Python笔记:re模块处理正则表达式

2025-05-08  本文已影响0人  _百草_

学习建议:re模块学习时,再次会看正则表达式,以便理解

1、 re介绍

Python中,re模块来处理正则表达式(re是Python的标准库之一,无需额外安装)
import re # 导入模块
函数:re.func(pattern, string,flags=0)

r :字符串中特殊符号不会被转义。r"\n" 同"\n"


2、re函数

2.1 re.match

string="abcdfjkalas"

# def match(pattern, string, flags=0):
#     """Try to apply the pattern at the start of the string, returning
#     a Match object, or None if no match was found."""
# 从起始位置匹配模式。匹配失败返回None,否则返回对象Match object
res=re.match(r"\w",string)
# 匹配成功<re.Match object; span=(0, 1), match='a'>
print(res)
res=re.match(r"(?P<letters>[a-zA-Z]{2,3})(?P<num>\d+?)",string)
if res:
  print(res.group("letters"),res.group("num")) # fgh 1

if res: # 非None
    print(res.group())  # a

# 匹配标签
res=re.match(r"<(?P<tag>[a-zA-Z1-6]+?)>.*?</(?P=tag)>",string)
res=re.match(r"<([a-zA-Z1-6]+?)>.*?</\1>",string)

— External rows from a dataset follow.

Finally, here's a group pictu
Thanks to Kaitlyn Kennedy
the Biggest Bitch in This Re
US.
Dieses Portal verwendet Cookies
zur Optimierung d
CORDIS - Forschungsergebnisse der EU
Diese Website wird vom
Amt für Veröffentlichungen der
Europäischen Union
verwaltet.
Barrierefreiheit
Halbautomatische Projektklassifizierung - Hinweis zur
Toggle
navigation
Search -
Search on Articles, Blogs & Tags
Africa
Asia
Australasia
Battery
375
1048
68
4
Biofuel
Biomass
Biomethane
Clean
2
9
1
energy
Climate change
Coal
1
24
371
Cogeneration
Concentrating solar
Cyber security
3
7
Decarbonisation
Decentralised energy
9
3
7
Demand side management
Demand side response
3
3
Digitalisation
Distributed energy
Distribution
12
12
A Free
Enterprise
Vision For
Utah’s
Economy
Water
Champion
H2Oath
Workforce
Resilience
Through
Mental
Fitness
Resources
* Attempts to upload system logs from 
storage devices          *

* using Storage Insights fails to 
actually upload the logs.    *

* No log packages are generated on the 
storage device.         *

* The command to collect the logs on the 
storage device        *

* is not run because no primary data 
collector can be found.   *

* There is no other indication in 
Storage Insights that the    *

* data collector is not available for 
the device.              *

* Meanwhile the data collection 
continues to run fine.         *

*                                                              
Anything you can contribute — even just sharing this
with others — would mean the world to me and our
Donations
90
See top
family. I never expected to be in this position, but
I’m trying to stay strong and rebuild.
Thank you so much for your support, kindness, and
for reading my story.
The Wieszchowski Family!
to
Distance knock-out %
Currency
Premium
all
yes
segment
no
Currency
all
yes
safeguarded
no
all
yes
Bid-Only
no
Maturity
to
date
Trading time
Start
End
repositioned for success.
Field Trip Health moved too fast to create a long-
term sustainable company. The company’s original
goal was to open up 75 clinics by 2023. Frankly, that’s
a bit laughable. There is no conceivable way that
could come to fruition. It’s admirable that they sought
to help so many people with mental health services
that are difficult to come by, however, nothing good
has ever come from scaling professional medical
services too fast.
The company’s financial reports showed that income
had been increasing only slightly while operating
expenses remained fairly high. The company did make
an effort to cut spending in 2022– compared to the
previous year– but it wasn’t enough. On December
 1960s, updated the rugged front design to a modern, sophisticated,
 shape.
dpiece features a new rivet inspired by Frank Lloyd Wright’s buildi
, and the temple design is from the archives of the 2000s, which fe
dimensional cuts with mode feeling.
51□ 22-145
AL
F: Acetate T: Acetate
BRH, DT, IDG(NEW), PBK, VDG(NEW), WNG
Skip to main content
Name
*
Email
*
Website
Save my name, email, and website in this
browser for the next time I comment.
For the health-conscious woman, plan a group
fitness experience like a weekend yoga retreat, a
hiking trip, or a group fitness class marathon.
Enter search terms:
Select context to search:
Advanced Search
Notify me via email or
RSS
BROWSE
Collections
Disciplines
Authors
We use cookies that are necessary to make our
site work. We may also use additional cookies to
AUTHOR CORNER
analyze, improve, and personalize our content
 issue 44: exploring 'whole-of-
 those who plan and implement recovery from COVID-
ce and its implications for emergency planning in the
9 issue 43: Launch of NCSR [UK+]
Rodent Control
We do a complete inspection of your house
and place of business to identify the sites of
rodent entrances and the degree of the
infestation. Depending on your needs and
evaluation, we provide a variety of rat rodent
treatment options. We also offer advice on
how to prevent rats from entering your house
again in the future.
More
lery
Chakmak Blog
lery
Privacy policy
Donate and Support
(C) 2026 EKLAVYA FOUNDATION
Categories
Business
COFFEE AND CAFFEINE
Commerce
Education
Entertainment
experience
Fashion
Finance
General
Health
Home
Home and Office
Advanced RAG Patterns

re.fullmatch(pattern, string, flags=0) 整个字符串完全匹配正则表达式,则返回匹配对象;否则返回None

2.2 re.search

扫描整个字符串并返回第一个成功的匹配(Match object 或None)

# def search(pattern, string, flags=0):
res=re.search(r"([a-zA-Z]{2,3})(\d+?)",string)
print(res) # <re.Match object; span=(5, 9), match='fgh1'>
if res:
    print(res.groups()) # ('fgh', '1')
    print(res.group(1)) # fgh
    print(res.group(2)) # 1

2.3 re.findall

扫描整个字符串并以列表形式返回所有匹配成功的子串

# re.findall
res=re.findall(r"(?P<letters>[a-zA-Z]{2,3})(?P<num>\d+?)",string)
print(res) # [('fgh', '1')]
res=re.findall(r"\d{2}",string)
print(res) # ['1', '2', '3', '4', '5']  # ['12', '34']

re.finditer(pattern,string,flags=0) 类似findall(),但是返回一个迭代器,每一个元素是一个match对象,可以获取匹配的具体信息

res=re.finditer(r"\S+", string)
print(res) # <callable_iterator object at 0x0000029382A600D0>
for match in res:
    # print(match) # <re.Match object; span=(0, 4), match='This'>
    print(match.group()) # This # is # my # string

2.4 re.sub

替换字符串中的匹配项,返回新字符串
def sub(pattern, repl, string, *args, count=0, flags=0):

res=re.sub(r"\d{9}","abc",string)
# 若无匹配项,count非0,报错DeprecationWarning: 'count' is passed as positional argument(因为没有那么多替换次数)
# 若无匹配项,count=0,则返回原来字符串

def jia1(matchobj):
    # print(matchobj)  # <re.Match object; span=(8, 9), match='1'>
    match_res=matchobj.group()
    if len(match_res)>1: # 报错TypeError: object of type 're.Match' has no len()
        string=''.join([chr(ord(i)+1) for i in match_res])
        # print(string)
        return string # ascii值+1,返回对应的字符
    return chr(ord(match_res)+1)
res=re.sub(r"\d{4}",jia1,string,)
print(res)


# 日期格式转换
import time,datetime
# print(time.time()) # 1747627002.7477674
string=str(datetime.datetime.now()).split(".")[0] # 2025-05-19 11:57:37.801868
# print(string) # 2025-05-19 12:02:54
print(re.sub(r"(\d+)-(\d+)-(\d+)",r"\1/\2/\3",string))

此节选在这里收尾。